Since the amateur investors and private funds are not bound by the regulatory rules, my results could indicate that SVM may be an interesting alternative for them. Nevertheless, as the background research from the cited scientific papers shows, support vector machines’ performance tend to be less stable and reliable in general. While it performs well on some data sets (as in my case), it gets beaten by the logistic regression on average. 
There are other arguments against the real-life application of the support vector machines in credit scoring. The massively cited comparison paper of Baesens et al. from 2013 clearly shows that individual classifiers (where LR along with SVM belong to) have reached their performance limits years ago and are no longer at the center of attention of the researchers. Baesens’ team goes even further, when they recommend to stop using logistic regression as an etalon in the future scientific research and replace it by the new generation of algorithms (namely Random Forests).
One can therefore argue, that private subjects will tend to adopt the current state-of-the art classifications algorithms. Some of them were briefly discussed in the Chapter 4 as the potentially interesting topics for further research.
Other, more serious argument against SVM, comes out from the fact that it is very hard to use it as a standalone method. Despite a serious effort, I was not able to implement a reliable feature selection process according to the techniques recommended in the literature (which were summarized in Section Feature selection). Eventually, I had to divert to the alternative approach, using the rigorous statistical tests in connection with the logistic regression, to select the most statistically significant explanatory variables to build the model. More importantly, this is the only method explicitly mentioned in the literature available to me, to quantify the effect of each variable in support vector machines model. This disadvantage is slightly balanced by the fact, that SVM tend to perform better in the form of the unrestricted model.
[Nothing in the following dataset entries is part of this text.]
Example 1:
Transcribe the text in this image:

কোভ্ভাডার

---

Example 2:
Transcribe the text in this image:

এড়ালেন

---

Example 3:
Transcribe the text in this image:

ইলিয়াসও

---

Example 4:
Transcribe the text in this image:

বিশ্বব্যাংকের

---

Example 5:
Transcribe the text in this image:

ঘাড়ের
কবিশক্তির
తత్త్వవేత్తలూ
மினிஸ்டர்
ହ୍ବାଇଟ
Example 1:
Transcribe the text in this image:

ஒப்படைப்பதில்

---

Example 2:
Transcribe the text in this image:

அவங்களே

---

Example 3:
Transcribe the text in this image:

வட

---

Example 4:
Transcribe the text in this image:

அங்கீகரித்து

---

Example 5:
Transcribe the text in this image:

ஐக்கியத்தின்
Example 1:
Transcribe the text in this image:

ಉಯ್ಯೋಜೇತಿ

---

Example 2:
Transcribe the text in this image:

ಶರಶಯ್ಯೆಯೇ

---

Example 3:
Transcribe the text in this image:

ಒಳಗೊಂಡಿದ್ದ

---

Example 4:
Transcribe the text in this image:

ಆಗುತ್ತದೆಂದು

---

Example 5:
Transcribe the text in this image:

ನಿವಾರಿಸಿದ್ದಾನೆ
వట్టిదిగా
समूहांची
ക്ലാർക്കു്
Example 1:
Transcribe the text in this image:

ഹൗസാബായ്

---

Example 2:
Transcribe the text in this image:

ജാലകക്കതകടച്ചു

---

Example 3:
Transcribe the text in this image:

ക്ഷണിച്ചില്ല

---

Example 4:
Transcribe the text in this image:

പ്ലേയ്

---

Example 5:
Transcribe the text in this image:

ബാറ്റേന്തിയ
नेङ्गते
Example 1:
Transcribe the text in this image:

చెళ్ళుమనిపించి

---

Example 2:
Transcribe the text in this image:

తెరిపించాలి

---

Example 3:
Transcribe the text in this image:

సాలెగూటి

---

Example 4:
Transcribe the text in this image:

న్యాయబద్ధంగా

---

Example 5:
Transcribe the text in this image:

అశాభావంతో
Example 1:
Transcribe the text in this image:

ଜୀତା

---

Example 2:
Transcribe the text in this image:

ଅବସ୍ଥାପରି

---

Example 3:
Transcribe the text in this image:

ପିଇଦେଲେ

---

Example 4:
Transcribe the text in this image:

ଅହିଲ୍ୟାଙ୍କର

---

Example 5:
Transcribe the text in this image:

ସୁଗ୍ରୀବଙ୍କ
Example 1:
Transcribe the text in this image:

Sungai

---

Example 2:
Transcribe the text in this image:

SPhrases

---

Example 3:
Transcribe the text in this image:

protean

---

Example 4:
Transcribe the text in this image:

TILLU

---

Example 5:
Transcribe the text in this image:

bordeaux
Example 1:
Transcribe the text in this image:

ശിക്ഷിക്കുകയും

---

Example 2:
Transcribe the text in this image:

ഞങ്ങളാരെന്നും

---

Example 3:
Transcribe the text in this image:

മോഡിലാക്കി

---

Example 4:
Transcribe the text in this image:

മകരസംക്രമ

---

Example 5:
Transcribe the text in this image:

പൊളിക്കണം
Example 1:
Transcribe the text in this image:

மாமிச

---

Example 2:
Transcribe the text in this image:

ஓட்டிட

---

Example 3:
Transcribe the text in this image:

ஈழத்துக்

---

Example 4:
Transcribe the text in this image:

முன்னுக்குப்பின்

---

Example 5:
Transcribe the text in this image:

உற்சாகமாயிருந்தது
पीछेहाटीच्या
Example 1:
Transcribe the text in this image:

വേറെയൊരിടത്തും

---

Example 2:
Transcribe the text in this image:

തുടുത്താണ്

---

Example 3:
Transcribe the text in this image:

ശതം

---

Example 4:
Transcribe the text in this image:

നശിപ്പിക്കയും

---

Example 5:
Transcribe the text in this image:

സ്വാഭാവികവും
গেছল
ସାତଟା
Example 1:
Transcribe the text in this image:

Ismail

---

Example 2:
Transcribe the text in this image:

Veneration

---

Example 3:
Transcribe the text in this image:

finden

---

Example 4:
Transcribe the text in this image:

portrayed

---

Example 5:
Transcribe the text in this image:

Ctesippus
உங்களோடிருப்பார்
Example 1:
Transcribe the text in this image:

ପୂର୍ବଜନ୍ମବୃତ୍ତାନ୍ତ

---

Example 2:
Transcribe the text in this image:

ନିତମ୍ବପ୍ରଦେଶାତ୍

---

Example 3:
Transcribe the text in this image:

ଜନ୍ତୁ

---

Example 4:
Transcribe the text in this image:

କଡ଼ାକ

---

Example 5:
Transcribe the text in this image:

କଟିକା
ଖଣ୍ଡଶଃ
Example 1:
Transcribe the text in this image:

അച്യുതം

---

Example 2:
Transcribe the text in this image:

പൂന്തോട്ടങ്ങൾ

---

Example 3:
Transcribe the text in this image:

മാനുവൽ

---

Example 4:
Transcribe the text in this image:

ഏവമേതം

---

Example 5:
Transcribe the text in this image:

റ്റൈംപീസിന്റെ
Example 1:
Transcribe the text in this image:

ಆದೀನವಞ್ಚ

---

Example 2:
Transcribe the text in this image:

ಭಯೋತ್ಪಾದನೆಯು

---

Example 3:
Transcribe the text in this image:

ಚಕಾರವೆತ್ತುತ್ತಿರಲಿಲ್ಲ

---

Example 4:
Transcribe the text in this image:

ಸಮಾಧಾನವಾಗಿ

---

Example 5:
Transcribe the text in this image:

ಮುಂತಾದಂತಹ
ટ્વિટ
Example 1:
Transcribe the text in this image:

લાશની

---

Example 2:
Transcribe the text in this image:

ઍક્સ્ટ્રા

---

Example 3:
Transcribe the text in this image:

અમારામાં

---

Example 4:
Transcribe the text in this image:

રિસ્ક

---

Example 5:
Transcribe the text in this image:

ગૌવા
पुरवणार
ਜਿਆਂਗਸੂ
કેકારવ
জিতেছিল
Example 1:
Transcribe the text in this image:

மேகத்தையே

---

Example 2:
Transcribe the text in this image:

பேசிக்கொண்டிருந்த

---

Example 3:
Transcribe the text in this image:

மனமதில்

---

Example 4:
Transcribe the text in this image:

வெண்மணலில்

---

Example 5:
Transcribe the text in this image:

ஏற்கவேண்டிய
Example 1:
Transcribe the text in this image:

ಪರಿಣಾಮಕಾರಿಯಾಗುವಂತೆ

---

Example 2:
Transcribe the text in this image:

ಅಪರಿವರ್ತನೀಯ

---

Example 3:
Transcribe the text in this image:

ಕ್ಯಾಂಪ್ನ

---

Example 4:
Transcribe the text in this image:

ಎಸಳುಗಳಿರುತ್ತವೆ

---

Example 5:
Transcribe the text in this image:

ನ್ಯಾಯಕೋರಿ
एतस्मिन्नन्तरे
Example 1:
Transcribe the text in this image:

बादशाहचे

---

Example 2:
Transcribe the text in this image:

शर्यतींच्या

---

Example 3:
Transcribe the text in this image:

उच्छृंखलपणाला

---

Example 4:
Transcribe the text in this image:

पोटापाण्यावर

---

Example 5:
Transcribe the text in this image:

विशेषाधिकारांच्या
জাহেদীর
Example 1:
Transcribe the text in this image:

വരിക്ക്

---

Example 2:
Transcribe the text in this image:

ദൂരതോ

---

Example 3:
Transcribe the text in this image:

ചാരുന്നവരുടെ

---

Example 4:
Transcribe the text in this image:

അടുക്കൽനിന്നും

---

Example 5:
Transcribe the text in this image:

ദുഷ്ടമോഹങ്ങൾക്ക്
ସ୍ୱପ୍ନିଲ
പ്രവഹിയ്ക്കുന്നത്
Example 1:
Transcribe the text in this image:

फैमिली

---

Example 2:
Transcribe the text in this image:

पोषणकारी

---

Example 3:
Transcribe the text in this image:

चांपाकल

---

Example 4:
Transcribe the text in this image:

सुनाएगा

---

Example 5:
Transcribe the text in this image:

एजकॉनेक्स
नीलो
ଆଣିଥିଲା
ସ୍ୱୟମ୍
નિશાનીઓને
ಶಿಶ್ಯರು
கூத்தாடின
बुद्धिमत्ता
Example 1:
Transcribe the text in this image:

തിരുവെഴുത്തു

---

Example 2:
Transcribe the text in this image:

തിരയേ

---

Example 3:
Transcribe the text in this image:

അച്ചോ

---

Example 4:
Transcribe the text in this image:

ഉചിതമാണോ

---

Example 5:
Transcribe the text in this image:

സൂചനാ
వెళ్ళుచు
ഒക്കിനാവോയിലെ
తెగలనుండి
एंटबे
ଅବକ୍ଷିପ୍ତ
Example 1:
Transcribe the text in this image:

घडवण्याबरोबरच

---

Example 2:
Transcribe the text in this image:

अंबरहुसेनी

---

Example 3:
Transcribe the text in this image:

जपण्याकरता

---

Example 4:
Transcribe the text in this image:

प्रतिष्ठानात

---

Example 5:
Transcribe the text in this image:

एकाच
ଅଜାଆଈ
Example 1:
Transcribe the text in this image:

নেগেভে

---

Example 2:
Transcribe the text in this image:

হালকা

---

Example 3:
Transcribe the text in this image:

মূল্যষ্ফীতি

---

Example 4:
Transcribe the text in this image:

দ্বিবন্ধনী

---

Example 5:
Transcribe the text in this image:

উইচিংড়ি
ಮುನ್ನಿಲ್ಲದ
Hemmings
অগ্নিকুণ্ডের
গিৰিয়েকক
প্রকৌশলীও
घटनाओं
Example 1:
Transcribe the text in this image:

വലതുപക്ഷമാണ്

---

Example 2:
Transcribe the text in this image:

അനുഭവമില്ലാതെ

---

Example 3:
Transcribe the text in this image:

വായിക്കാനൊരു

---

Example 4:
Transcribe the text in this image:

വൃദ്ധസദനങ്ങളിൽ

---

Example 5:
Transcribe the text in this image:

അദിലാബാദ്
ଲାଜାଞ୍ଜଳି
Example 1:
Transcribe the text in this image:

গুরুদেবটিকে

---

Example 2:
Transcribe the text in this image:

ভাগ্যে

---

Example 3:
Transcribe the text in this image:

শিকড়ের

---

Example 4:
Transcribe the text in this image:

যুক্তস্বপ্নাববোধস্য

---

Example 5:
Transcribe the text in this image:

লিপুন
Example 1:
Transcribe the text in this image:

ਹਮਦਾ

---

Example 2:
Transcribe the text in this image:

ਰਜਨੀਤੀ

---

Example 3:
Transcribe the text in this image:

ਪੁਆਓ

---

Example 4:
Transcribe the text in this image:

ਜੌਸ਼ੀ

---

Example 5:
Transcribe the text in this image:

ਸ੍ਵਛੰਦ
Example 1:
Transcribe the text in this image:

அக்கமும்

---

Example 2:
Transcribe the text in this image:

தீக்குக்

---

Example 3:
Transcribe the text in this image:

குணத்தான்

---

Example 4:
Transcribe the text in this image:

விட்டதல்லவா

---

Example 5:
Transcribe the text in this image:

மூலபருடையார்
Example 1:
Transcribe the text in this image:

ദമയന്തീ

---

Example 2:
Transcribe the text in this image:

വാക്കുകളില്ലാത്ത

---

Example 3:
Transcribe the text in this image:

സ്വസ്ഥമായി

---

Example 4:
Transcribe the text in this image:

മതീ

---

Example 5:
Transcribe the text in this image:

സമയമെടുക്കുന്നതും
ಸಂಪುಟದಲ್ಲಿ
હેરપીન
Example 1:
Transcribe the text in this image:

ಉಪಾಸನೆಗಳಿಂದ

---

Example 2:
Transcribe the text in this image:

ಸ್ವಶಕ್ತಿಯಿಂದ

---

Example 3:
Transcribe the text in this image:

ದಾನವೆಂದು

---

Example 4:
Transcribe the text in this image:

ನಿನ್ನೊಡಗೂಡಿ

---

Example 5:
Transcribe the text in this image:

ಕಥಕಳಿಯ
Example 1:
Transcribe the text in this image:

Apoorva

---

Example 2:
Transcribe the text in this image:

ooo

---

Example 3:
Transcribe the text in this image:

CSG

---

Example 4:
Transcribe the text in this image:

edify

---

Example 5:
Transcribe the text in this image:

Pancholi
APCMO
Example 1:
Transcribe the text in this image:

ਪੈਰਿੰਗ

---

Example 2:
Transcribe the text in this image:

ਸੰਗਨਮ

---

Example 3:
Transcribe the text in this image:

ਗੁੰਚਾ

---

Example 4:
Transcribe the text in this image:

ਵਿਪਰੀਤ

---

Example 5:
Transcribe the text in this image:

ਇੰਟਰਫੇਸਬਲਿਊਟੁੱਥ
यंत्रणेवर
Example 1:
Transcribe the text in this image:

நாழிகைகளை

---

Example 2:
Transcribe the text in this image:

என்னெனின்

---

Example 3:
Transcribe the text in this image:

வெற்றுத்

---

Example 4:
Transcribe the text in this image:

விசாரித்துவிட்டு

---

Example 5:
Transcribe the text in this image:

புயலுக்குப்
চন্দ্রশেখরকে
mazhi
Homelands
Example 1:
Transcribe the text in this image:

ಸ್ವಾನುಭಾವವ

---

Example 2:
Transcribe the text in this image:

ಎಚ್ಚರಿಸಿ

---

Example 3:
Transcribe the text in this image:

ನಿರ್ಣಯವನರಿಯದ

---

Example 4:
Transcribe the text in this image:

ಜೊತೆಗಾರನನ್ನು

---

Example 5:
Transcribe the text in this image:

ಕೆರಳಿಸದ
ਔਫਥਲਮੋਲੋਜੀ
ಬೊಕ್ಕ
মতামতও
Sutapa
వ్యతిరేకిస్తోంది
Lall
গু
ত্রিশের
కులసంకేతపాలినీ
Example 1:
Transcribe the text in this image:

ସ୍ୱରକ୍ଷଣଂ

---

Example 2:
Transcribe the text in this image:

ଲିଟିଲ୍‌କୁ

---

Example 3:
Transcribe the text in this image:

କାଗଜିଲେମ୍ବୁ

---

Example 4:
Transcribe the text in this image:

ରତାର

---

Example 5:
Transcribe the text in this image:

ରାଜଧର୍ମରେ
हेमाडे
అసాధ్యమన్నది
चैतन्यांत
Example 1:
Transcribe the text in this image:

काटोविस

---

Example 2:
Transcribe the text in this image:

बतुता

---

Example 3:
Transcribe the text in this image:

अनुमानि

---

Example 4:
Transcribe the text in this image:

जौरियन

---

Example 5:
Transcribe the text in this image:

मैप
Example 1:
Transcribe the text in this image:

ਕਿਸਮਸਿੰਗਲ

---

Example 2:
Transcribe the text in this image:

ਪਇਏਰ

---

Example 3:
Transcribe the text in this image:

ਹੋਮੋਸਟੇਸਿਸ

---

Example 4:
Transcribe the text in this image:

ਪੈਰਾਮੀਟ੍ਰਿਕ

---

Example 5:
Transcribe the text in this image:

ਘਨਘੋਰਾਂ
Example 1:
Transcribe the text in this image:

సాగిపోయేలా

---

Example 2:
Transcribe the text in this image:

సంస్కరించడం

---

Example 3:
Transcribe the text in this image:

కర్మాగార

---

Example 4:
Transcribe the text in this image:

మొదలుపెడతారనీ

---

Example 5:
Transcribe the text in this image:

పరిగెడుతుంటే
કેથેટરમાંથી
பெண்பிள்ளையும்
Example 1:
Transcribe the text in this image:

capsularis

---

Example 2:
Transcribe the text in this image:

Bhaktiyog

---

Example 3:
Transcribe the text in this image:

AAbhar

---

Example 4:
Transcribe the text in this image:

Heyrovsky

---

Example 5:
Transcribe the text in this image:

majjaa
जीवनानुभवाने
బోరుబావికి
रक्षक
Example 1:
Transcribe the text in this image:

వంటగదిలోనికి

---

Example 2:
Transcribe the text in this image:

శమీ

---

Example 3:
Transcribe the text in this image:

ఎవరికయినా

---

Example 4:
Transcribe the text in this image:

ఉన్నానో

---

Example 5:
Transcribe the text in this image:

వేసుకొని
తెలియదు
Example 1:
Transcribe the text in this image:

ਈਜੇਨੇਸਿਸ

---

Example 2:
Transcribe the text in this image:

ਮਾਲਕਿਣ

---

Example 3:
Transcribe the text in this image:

Despite all the facts against it, support vector machines remain an important concept from the educational and theoretical point of view. They also formed a history of machine learning, as it was the first method which was able to compete with human in the recognition of the handwritten numbers and they inspired many subsequent research. Their use in credit scoring specifically is not, however, without problems and cannot be recommended in real applications, unless another major breakthrough further increases its performance or reliability.